What to say instead: “I know these tests have changed a lot since I was your age. If you’re willing, I’d love to learn more about them and what you thought was easy and hard.” Open-mindedness lowers defenses and positions parents to help without forcing their judgment or experience on kids.

“It’s okay. No one in our family is a good test taker.” While I’m sure such a comment is intended to lower the pressure on your child and give them “an out,” it isn’t exactly a vote of confidence, and negative expectations can easily affect kids’ confidence.

What to say instead: “As a family, we know firsthand that these tests aren’t a very good measure of what people can do. While we’d love them to do well on these tests, we know it isn’t necessary.” Which is true. Just Google “test-optional,” of which I am a big fan.

“It’s not that big of a deal. Scores don’t really matter. Who cares if you bombed the PSAT?” Objectively, true. Subjectively, scores can carry a lot more weight in the minds of teens. While parents may try to soothe kids with the latest facts about college admissions, logic doesn’t calm hard emotions. Feeling understood does.

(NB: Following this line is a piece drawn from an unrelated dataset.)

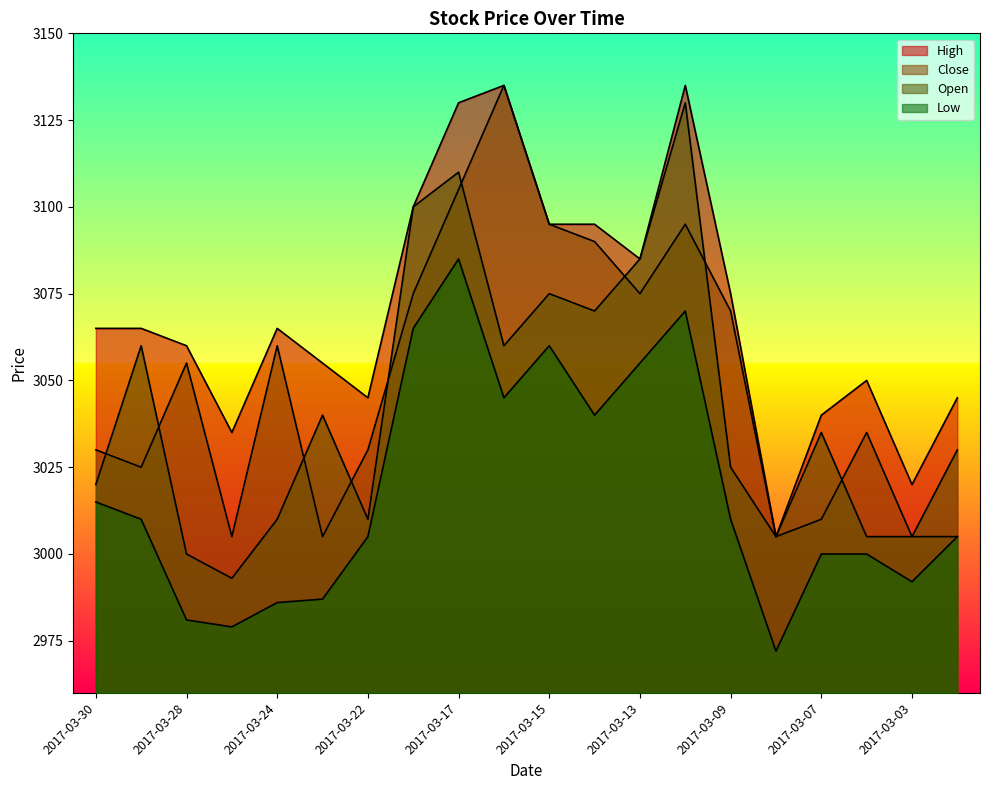

True or false: Close and Low intersect in this chart.

False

What to say instead: “I can understand why you’re upset. I would be too if I cared a lot about this test, tried really hard and felt like I bombed it.” In the end, sharing hard feelings brings us closer to our kids, which also creates opportunities to help.

“We don’t care how you do, as long as you do your best.” Although parents are trying to communicate caring and respect for the child, they’re still setting an impossible standard that invites a character judgment — and can make the kid feel guilty if they don’t give their full effort, creating pressure parents were trying to decrease. And, if we’re honest, most of us do not do our best in every situation.

What to say instead: “I love you, no matter how you do, or how hard you work” lowers pressure and stress and lets kids know their parents are on their side and have their back, making it easier to charge into battle, work hard, and know that , if they get licked, they have a safe base to retreat to, to regroup, and, if they want, to try again.

If kids decide to test, ideally they’ll prepare well and do well. The words in kids’ heads are often from their parents and make a real difference. Let’s make those words of confidence, approval and support, messages that will linger long after (and matter much more) than test scores.